Der Sportbekleidungshersteller Vaude ist ähnlich vorbildhaft: Nicht nur die Hälfte des Bekleidungssortiments wird nach ökologischen Standards hergestellt. Auch die Firmengebäude sind ökologisch und von der Deutschen Gesellschaft für Nachhaltiges Bauen zertifiziert. Vaude unterwirft sich freiwillig strengen Öko- und Sozialvorschriften und sorgt auch in seinen Produktionsstätten in China und Vietnam für faire Arbeitsbedingungen.
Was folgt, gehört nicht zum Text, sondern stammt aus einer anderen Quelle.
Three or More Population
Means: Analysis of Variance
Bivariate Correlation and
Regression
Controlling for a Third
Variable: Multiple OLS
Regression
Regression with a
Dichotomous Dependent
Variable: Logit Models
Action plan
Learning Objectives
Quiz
Für sein Engagement hat das Unternehmen bereits mehrere Auszeichnungen bekommen, zuletzt den Deutschen Nachhaltigkeitspreis 2015.

 

Auf der einen Seite steckt hinter solchen Bemühungen natürlich auch ein gewisser Eigennutz, denn schließlich ist das eine hervorragende Marketingmaßnahme, nicht nur bei den Verbrauchern, sondern auch bei potentiellen Bewerbern, wodurch sich die Unternehmen vom Wettbewerb absetzen können. Das hilft dem Image und dem Umsatz. Doch Fakt ist, dass das Engagement solcher Unternehmen, die solche Ziele konsequent und aufrichtig verfolgen, der Umwelt oder der Gesellschaft wirklich nützen. Zwischen solchen Unternehmen und denen, die lediglich Green Washing betreiben, muss aufmerksam differenziert werden. Hinzukommt, dass nicht alle Maßnahmen über Produktmarketing an den Endverbraucher kommuniziert werden dürfen: Mit der EMAS-Umweltzertifizierung dürfen Unternehmen beispielsweise nur ihre Produktion bewerben, nicht aber die Produkte selbst. Bei der Kaufentscheidung am Regal, weiß der Kunde im Zweifel also gar nichts von den Bemühungen des Herstellers.

 

Unternehmen, denen es ernst ist mit Umwelt- und Gesellschaftsverantwortung, verfolgen eine ganzheitliche Strategie: Sie denken vorausschauend und langfristig – nicht nur in Gewinnperioden. Sie haben den Mut auch unpopuläre und möglicherweise zunächst gewinnschmälernde Maßnahmen zu verfolgen und beziehen alle Stakeholder in ihre Strategie mit ein – eben auch die Umwelt. Getragen wird diese Art von Unternehmergeist aus den persönlichen Einstellungen und Überzeugungen der jeweiligen Führungskräfte. Bleibt es zu hoffen, dass diese Bemühungen auch weiterhin von den Kunden belohnt werden. Aber die Zeichen dafür stehen gut. Denn in einer immer digitaler werdenden Welt, in der die Kunden immer besser und immer schneller informiert sind, werden eben auch häufig Konsumentscheidungen des täglichen Bedarfs immer bewusster und mündiger getroffen. Somit wird der Nachfragermarkt letztlich – wenn zunächst auch nur latent – immer mehr Druck ausüben und wer seinen Kunden im Blick und verstanden hat, wird ihn auch mit Initiativen positiv überraschen können.